Wagner (AfD): „Studenten sollen zu Fuß zur Uni gehen…“

Wer dem Seilbahn-Grundsatzbeschluss in der BV zustimme, gebe dem Rat zudem eine Generalvollmacht, niemand solle doch glauben, dass der Rat anschließend zum Beispiel an den Bus-Ausdünnungen noch etwas verändern werde, mahnte von Wenczowsky: „Sie haben heute die Chance, vielleicht noch etwas dagegen zu tun – danach nicht mehr.“
Dem stimmte Linken-Vertreter Hartmut Kissing zu: Die BV-Abstimmung sei die letzte Gelegenheit, vor dem Ratsentscheid ein eindeutiges Zeichen zu setzen – „der Rat macht sowieso, was er will“. Während ebenso Barbara Stenzel (WfW) und AfD-Vertreter Bernhard Wagner („Die Seilbahn ist für das Stadtbild eine Katastrophe – die Studenten sollen zu Fuß gehen oder mit dem Fahrrad fahren“) ihre Ablehnung unterstrichen, sagte lediglich die SPD „Ja“ zur Seilbahn.

Allerdings auch nicht uneingeschränkt: Ebenso wie Grünen-Vertreterin Regina Orth pochte auch SPD-Sprecher Hans-Peter Abé auf Nachbesserungen beim Busverkehr: „Wir fordern eine durchgehende Buslinie von Cronenberg nach Elberfeld und keinen Cut aller Verbindungen am Hahnerberg.“ Die Grünen indes zeigten sich nicht auf einer Linie: Wenn er anderswo wohnen würde, vielleicht, aber als Cronenberger Bezirksvertreter könne er dem Grundsatzbeschluss („Das ist eine Katastrophe für Cronenberg“) nicht zustimmen, sagte Bezirksvertreter Dirk Walraff – dafür gab’s Applaus aus dem Publikum.

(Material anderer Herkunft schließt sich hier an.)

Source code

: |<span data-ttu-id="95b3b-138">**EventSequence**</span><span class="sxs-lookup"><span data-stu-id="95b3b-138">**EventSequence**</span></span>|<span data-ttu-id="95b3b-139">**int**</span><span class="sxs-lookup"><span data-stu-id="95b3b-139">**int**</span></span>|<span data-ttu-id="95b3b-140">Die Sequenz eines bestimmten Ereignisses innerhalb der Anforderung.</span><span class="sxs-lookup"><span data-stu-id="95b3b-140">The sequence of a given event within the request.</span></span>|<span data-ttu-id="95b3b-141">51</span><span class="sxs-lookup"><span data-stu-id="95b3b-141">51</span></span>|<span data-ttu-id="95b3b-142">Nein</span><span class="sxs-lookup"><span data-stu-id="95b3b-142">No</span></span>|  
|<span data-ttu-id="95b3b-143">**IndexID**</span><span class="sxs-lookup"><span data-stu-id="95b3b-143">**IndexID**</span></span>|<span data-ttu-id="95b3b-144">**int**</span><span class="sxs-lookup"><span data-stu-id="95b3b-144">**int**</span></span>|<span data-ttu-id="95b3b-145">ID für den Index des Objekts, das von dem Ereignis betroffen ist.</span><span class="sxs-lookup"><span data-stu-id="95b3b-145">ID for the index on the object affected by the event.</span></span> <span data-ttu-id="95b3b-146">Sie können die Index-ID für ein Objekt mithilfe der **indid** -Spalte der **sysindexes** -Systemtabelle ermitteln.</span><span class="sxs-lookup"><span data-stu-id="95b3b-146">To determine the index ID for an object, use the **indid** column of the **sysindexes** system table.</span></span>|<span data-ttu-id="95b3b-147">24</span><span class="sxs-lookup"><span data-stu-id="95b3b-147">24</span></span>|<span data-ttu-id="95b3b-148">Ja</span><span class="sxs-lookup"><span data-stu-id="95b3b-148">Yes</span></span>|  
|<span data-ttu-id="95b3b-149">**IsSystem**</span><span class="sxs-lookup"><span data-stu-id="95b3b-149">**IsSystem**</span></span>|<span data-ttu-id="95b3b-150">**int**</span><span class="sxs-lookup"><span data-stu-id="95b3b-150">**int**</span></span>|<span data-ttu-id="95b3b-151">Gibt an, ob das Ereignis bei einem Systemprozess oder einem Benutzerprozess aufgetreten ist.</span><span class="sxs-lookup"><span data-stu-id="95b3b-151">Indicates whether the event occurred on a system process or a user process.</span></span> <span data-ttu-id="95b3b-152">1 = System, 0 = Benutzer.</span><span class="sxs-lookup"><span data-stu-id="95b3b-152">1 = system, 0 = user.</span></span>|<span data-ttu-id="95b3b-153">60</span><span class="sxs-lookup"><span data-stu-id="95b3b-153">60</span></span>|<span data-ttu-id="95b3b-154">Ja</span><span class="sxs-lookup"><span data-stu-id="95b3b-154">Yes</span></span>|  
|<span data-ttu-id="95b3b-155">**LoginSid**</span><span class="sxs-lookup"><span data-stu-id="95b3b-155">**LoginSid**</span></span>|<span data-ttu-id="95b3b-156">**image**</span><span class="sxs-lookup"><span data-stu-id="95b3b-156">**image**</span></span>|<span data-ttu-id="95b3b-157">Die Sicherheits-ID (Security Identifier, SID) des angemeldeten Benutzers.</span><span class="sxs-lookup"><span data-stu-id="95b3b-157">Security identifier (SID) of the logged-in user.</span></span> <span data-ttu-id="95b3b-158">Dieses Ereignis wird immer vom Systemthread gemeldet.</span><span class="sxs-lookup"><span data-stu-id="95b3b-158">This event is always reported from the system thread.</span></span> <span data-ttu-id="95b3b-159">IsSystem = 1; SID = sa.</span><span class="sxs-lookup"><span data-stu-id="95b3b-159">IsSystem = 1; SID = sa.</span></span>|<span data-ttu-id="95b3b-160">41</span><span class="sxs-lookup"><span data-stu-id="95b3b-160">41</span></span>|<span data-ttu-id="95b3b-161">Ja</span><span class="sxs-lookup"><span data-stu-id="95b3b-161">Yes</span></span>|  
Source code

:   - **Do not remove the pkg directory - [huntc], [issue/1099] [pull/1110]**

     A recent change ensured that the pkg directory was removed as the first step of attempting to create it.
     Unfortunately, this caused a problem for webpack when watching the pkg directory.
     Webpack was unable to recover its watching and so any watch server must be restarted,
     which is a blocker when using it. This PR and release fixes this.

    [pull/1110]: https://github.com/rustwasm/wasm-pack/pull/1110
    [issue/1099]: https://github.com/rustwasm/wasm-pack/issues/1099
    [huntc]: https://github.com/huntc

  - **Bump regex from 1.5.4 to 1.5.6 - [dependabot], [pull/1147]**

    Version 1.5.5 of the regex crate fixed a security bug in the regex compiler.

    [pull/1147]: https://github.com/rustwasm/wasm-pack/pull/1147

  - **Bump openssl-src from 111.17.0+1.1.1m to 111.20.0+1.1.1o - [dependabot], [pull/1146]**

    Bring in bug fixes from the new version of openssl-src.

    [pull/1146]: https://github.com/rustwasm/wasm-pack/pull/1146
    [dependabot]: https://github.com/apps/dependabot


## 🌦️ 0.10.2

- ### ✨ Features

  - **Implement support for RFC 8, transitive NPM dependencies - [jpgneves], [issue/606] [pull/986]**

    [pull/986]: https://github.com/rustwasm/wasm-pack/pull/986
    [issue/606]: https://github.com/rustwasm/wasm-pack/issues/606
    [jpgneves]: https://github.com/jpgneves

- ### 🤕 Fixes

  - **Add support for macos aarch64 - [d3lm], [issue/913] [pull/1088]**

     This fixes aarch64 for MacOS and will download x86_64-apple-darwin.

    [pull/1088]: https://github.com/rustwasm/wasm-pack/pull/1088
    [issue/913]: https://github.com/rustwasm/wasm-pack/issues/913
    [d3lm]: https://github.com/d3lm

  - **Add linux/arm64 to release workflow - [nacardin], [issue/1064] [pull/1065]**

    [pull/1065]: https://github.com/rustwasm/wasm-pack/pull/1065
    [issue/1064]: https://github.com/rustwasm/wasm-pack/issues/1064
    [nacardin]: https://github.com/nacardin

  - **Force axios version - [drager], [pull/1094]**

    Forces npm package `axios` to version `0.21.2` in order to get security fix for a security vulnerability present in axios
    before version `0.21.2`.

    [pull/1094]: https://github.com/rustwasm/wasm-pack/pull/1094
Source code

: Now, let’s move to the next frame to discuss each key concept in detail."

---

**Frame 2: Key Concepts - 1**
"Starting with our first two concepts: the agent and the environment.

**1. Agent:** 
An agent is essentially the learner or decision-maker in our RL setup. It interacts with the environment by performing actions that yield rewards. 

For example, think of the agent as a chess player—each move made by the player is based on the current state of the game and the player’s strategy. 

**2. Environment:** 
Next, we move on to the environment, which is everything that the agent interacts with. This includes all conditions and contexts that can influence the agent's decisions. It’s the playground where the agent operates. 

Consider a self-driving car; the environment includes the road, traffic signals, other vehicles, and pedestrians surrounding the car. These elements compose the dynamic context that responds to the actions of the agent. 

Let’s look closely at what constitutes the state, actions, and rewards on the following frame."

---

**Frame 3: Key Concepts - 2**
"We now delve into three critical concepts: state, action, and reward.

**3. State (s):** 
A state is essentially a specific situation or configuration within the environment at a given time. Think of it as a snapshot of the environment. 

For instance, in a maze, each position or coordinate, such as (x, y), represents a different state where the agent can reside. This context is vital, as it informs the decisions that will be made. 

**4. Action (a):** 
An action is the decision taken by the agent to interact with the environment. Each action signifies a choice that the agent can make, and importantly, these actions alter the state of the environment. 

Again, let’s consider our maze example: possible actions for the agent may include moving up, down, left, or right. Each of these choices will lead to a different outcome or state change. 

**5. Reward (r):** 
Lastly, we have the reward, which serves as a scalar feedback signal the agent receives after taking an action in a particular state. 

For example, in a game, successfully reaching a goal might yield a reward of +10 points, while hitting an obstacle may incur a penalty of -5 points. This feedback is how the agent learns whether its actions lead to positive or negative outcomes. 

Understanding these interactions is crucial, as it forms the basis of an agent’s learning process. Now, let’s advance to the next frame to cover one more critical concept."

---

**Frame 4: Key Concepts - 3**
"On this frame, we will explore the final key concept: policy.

CDU/SPD im Rat: Schritt für Schritt, statt Grundsatzbeschluss

Dass WfW-Vertreterin Barbara Stenzel eingangs eine geheime Abstimmung  beantragt hatte, erwies sich nach den eindeutigen Positionierungen als überflüssig – und wurde entsprechend auch mit überwältigender Mehrheit abgelehnt. Mit der dafür durchgeführten namentlichen Abstimmung schickte sie indes ein umso klareres Zeichen ins Rathaus Barmen – ob es den Rat der Stadt erreicht hat, wird sich am heutigen Montag zeigen. SPD- und CDU-Fraktion im Rat haben allerdings zwischenzeitlich einen gemeinsamen Antrag eingebracht, der anstelle des ursprünglichen Grundsatzbeschlusses verabschiedet werden soll.

Darin votieren CDU/SPD dafür, dass zur Vermeidung unnötiger Planungskosten Schritt für Schritt beim Seilbahn-Projekt vorgegangen werden sollte. Vor Einleitung eines Planfeststellungsverfahrens solle daher zunächst die Grundstücks-Frage für die Talstation am Hauptbahnhof geklärt werden. Im nächsten Schritt seien die Kosten für die Talstation und damit die Wirtschaftlichkeit des Projektes abzustecken. Erst wenn beide Punkte gewährleistet wären, so Klaus Jürgen Reese (SPD) und Michael Müller (CDU) in ihrem Antrag, könne der Rat über die Einleitung eines Planfeststellungsverfahrens entscheiden.